I've added more tests for anti_replay in #6055.
ticket_reuse_anti_replay will be failing with PR6019, because I wrote it to verify existing behavior which we agreed is not expected.

I hope you will adjust it in this PR, once I merge PR-6055 to master (plan to do it within a day or two).

This will be needed:

@@ -243,7 +243,7 @@ ticketage_smaller_than_windowsize_anti_replay(Config) when is_list(Config) ->
 ticketage_bigger_than_windowsize_anti_replay() ->
     [{doc, "Session resumption with stateless tickets and anti_replay enabled."
       "Fresh ClientHellos."
-      "Ticket age bigger than windowsize. 0-RTT is expected to fail."
+      "Ticket age bigger than windowsize. 0-RTT is expected to succeed."
       "(Erlang client - Erlang server)"}].
 ticketage_bigger_than_windowsize_anti_replay(Config) when is_list(Config) ->
     WindowSize = 3,
@@ -252,10 +252,10 @@ ticketage_bigger_than_windowsize_anti_replay(Config) when is_list(Config) ->
     ssl_test_lib:check_result(Server0, ok, Client0, ok),
     Client1 = anti_replay_helper_connect(Server0, Client0, Port0, ClientNode,
                                          Hostname, ClientOpts,
-                                         {seconds, WindowSize + 2}, false),
+                                         {seconds, WindowSize + 2}, true),
     Client2 = anti_replay_helper_connect(Server0, Client0, Port0, ClientNode,
                                          Hostname, ClientOpts,
-                                         {seconds, 2*WindowSize + 2}, false),
+                                         {seconds, 2*WindowSize + 2}, true),
     process_flag(trap_exit, false),
     [ssl_test_lib:close(A) || A <- [Server0, Client0, Client1, Client2]].

sindrip · 2022-06-28T13:27:29Z

Let me know once #6055 is merged and I can make the suggested changes

u3s · 2022-06-28T15:01:23Z

#6055 is merged. please rebase and fix the ticketage_bigger_than_windowsize_anti_replay.

▸ ACTIONS TO TAKE:
**1.** According to the thread on the anti_replay tests, why will ticket_reuse_anti_replay fail with PR6019? Answer in one to three sentences.
**2.** Rewrite the passage of the anti_replay test thread starting with "I've added more" and going on through "is not expected.", with "existing behavior" replaced by "current behavior".
**3.** Continue the thread on the anti_replay tests from where it stops.

▸ PROVIDED RECORDS:
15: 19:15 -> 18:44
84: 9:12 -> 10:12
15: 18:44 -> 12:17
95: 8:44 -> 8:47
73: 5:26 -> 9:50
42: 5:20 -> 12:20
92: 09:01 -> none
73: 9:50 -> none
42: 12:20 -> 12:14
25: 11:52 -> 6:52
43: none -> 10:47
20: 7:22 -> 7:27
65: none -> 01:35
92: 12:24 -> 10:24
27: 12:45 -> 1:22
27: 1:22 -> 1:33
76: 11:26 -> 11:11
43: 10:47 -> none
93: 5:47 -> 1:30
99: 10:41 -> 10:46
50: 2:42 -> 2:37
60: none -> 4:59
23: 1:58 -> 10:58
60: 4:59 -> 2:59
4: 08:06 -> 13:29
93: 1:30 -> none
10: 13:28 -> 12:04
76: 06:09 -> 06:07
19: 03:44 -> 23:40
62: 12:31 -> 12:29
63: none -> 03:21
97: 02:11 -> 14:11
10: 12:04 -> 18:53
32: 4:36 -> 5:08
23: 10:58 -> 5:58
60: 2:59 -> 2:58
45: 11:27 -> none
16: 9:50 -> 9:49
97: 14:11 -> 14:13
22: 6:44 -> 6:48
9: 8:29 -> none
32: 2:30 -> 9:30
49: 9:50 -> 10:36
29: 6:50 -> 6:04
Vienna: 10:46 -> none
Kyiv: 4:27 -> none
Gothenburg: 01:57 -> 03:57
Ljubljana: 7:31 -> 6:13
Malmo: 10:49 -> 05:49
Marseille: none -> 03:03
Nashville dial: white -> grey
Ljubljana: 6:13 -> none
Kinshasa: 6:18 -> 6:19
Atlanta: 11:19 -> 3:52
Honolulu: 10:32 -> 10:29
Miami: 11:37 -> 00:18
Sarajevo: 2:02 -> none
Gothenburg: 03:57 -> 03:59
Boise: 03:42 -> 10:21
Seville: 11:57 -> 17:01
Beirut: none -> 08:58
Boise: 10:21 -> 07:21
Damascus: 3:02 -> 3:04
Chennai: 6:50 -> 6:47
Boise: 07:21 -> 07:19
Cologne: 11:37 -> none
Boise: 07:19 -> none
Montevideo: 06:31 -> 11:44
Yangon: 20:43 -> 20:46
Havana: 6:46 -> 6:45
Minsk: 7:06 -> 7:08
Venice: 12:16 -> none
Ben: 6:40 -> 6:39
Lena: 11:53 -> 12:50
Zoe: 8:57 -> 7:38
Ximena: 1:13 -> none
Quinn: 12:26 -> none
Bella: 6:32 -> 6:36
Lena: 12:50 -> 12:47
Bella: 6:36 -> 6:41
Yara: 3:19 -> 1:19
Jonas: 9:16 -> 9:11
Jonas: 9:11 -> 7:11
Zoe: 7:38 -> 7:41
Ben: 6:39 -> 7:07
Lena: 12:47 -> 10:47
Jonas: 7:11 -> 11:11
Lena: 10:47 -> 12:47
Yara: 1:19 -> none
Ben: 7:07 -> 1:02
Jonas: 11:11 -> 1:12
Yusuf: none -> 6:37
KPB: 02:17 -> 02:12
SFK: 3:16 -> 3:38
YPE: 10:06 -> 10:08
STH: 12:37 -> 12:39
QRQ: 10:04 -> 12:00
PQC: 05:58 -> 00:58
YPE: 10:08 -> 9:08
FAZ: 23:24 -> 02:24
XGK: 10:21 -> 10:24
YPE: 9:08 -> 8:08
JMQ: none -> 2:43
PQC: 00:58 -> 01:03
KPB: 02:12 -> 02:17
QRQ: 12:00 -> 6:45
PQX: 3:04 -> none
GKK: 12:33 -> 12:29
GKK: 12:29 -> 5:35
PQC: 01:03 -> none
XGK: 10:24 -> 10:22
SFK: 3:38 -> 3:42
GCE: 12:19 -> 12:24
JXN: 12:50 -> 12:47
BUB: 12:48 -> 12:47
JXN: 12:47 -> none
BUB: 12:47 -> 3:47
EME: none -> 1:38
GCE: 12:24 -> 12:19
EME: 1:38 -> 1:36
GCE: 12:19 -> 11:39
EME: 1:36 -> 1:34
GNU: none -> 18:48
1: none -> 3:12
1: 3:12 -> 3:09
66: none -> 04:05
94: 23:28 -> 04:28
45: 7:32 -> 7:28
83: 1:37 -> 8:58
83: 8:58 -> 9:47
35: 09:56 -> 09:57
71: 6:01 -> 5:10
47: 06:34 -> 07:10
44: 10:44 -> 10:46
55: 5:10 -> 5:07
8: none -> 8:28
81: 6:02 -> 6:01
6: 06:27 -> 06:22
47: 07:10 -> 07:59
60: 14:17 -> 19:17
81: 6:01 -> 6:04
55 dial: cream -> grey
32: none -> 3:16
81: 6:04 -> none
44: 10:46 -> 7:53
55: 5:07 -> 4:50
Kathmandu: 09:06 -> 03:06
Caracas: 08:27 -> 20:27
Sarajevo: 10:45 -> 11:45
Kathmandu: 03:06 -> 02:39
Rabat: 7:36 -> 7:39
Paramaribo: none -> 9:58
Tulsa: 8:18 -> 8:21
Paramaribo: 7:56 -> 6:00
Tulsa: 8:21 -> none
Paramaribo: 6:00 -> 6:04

▸ ANSWERS TO THE EXERCISE:
**1.** It will fail because it was written to verify existing behavior. Everyone agreed that this behavior is not the expected one.

**2.**
I've added more tests for anti_replay in #6055.
ticket_reuse_anti_replay will be failing with PR6019, because I wrote it to verify current behavior which we agreed is not expected.

**3.**
sindrip · 2022-06-30T12:45:48Z

I rebased on master and updated the testcase from #6055, what do you think about the testcases that I wrote originally in this PR, the new testcases you added test the same thing @u3s?

I wonder if readability of code could be improved a little (so conclusion from our
discussion is reflected):

I was considering adding some explanatory comment and/or renaming some functions
(I'm not sure which is better - what do you think)?

function names tls_server_session_ticket:stateless*ticket are kind of ticket oriented

they don't cover ClientHello replay protection (anti_replay) flow and might
be misguiding - I mean it is not only ticket that is checked with anti_replay

I think comments surrounding the checks with references to the RFC would be fine by me. Do you want me to cover this?

docs - maybe anti_replay option manual could be improved so our discussion is
somehow reflected there as well.

Do you want me to add it to this PR?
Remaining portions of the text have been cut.